VORLIEGENDER TEXT »
————
Das Original

Das Linienschiff Zessarewitsch (Цесаревич, auch Tsesarevich transkribiert) wurde - wie auch andere größere russische  Einheiten der Jahrhundertwende - von 1899 bis 1903 im Auftrag des Russischen Zarenreiches auf der Werft La Seyne-sur-mer in Frankreich gebaut. In Russland gab es damals noch nicht die entsprechenden Werften, und so gaben die Russen den Bau in Auftrag, gegen die Zusicherung der Option, das Schiff als Vorbild für fünf weitere Linienschiffe verwenden zu dürfen (die spätere Borodino-Klasse).


Direkt nach der Fertigstellung 1903 wurde das Linienschiff an die russische Pazifikküste verlegt und geriet so in die erste Seeschlacht im Gelben Meer gegen den Kriegsgegner Japan am 10. August 1904. Die japanische Überlegenheit zeigte sich bereits an diesem Tag: Nach dem Tod des russischen Admirals Witthöft bzw. des Schiffskommandanten entkamen die großen Einheiten nur mit Mühe und wegen der einsetzenden Dunkelheit in den Hafen von Port Arthur. Die schwer beschädigte Zessarewitsch floh in die damals deutsche Kolonie Tsingtao, wo sie für die Dauer des Krieges interniert wurde. Nach Kriegsende 1905 kehrte die notdürftig reparierte Zessarewitsch zurück in die Ostsee und bildetet zusammen mit dem Linienschiff Slawa das Rückgrat der Baltischen Flotte Russlands.

Nach dem Sieg der bolschewistischen Truppen im Russischen Bürgerkrieg wurde die Zessarewitsch in Graschdanin umbenannt. 1918 wurde sie schlussendlich zur Wohnhulk abgerüstet und 1924 in Deutschland abgewrackt.


Das Schiff erwies sich von Anfang an als Fehlinvestition. Es war toplastig, insbesondere durch die hohe Aufstellung der Mittelartillerie in Türmen auf dem Oberdeck statt im Batteriedeck in Kasematten. Eigentlich hatte das als fortschrittlich gegolten, da die Mittelartillerie nun bei jedem Seegang eingesetzt werden konnte, aber der Nachteil durch den zu hohen Schwerpunkt überwog eindeutig. Hinzu kam die Verwendung eines Längsschottes über fast die gesamte Länge des Schiffes, was die Neigung zum Kentern bei einseitigen Treffern unterhalb der Wasserlinie erhöhte. Fast alle russischen Linienschiffe der Borodino-Klasse in der desaströsen Schlacht von Tsushima kenterten, bevor sie sanken.

Das Schiff war insgesamt zu schwer, die maximale Verdrängung von 13.000 Tonnen wurde deutlich überschritten, was den Seitenpanzer unter die Wasserlinie drückte - mal ganz abgesehen von der Steuerungsfähigkeit. Wie auch andere russische Schiffe war die Zessarewitsch schlecht bewohnbar, da auf Luftzirkulation bzw Belüftung keinen gesteigerten Wert gelegt wurde.
————
DATENAUSZUG »

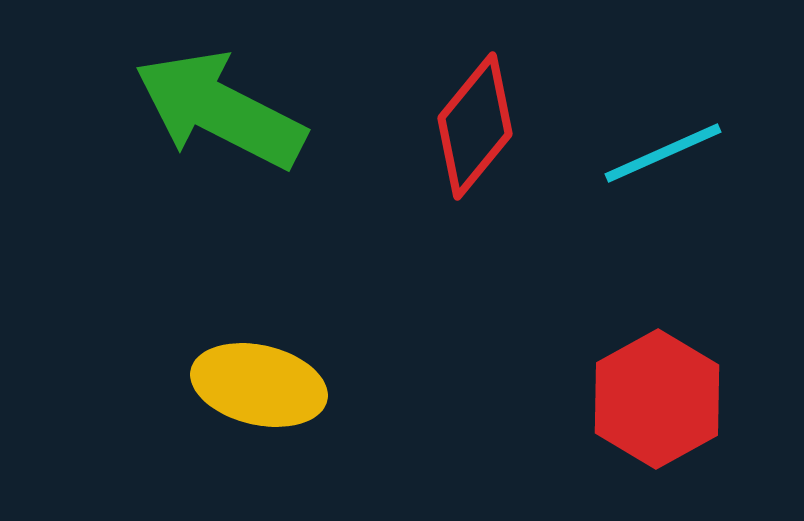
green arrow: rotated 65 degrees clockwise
————
ZIELE »
1. Auf welcher Werft wurde das Linienschiff laut dem Text über die Zessarewitsch gebaut?
2. Schreiben Sie den Text über die Zessarewitsch im Anschluss an seinen letzten Satz weiter.

ERGEBNISSE JE AUFGABE »
1. Auf der Werft La Seyne-sur-mer in Frankreich.

2.
Das Modell

Den Trumpeter-Bausatz der Zessarewitsch gibt es im Bauszustand 1904 oder 1917 (siehe Besprechung der 1917-Version). Bei letzterem Bausatz liegt eine zusätzliche Gussform bei mit den entsprechenden Änderungen. Mein Bausatz war der von 1904, an den 1917er Satz  mache ich mich dann im Winter.

Ich habe das Modell (trotz starker Bedenken) im Stile der berühmten Sammlung im Maßstab 1/42  im Marinemuseum St.Petersburg gebaut, also mit schwarzem Rumpf, ockerfarbenen Decksaufbauten/Schornsteinen und zum großen Teil verchromten bzw. hochglanzpolierten Beschlagteilen. Auch blanke Messingoberflächen bekommt man auf diesen Modellen reichlich zu sehen. Es handelt sich um reine Schaumodelle, die wenig mit dem tatsächlichen Aussehen der Schiffe zu tun haben, dafür aber recht hübsch anzuschauen sind. Die Zessarewitsch ist nicht vertreten in St. Petersburg, wohl aber der Lizenznachbau Borodino. Das Modell von 1917 wird dann aber wieder grau sein mit Alterungsspuren, keine Sorge.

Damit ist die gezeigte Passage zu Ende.